### Exercise input
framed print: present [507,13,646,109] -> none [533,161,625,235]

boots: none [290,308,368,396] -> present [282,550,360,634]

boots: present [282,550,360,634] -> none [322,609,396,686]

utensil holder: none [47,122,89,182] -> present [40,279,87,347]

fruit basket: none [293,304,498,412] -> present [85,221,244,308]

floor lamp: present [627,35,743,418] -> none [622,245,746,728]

### About this exercise
Could you please repeat the data exactly as given?

### Written answer
framed print: present [507,13,646,109] -> none [533,161,625,235]

boots: none [290,308,368,396] -> present [282,550,360,634]

boots: present [282,550,360,634] -> none [322,609,396,686]

utensil holder: none [47,122,89,182] -> present [40,279,87,347]

fruit basket: none [293,304,498,412] -> present [85,221,244,308]

floor lamp: present [627,35,743,418] -> none [622,245,746,728]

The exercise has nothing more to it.